“‘They—my child! Of whom are you speaking?’
“‘Of him—my husband—of De Marke and the French woman, who has poisoned his heart against me. Oh! mother, if she had never entered this house—if she never had.’
“‘But your child, our grandson?’ I inquired, after she had grown calmer.
“Elsie shook her head wearily. ‘I asked for him, father. I begged on my knees that they would give me my child. I prayed, I wept, I went mad before them; but it was all of no use. My boy—my boy!’
“She broke off moaning, and began to rock herself to and fro, calling out, in tones of piteous tenderness, ‘My boy—my boy!’
“Thus we got the history of her wrongs, in snatches, among tears and tender wailings over the happiness torn from her.

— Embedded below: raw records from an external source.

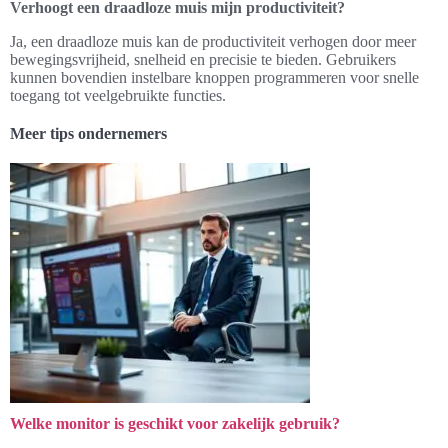
Verhoogt een draadloze muis mijn productiviteit?
Ja, een draadloze muis kan de productiviteit verhogen door meer
bewegingsvrijheid, snelheid en precisie te bieden. Gebruikers
kunnen bovendien instelbare knoppen programmeren voor snelle
toegang tot veelgebruikte functies.
Meer tips ondernemers
Welke monitor is geschikt voor zakelijk gebruik?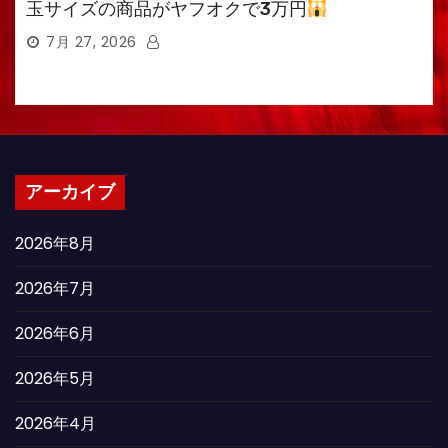
玉サイズの商品がヤフオクで3万円
7月 27, 2026
アーカイブ
2026年8月
2026年7月
2026年6月
2026年5月
2026年4月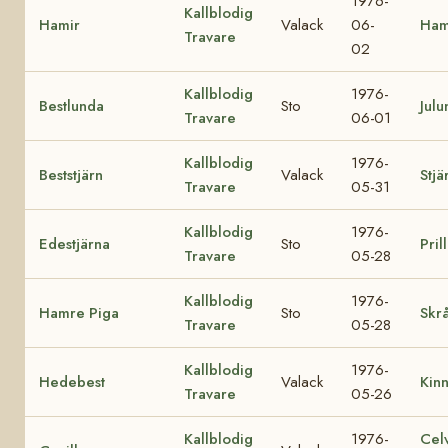
1976-
Kallblodig
Hamir
Valack
06-
Ham
Travare
02
Kallblodig
1976-
Bestlunda
Sto
Julu
Travare
06-01
Kallblodig
1976-
Beststjärn
Valack
Stjä
Travare
05-31
Kallblodig
1976-
Edestjärna
Sto
Pril
Travare
05-28
Kallblodig
1976-
Hamre Piga
Sto
Skrå
Travare
05-28
Kallblodig
1976-
Hedebest
Valack
Kin
Travare
05-26
Kallblodig
1976-
Cel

“It was true, De Marke had turned her from his door; and the Frenchwoman, her accuser, remained behind. When the sunrise sent its gleams of gold aslant the snowdrifts around us, we had gathered all the facts that she could relate. That French fiend, by cunning and falsehood, had separated my daughter from her husband. Elsie had come back to us, branded and denounced, but innocent as the angels.
“I sought De Marke, in order to defend my child; but he would not receive me. I wrote to him, he sent my letters back unanswered. But Elsie would not believe him in earnest. She, poor child, still had her dreams and her delusions. They were wearing her to a shadow; but she could not give them up.
‘The child,’ she would plead, ‘surely he will give back my child.’
“Thus, day after day, she lived and hoped on.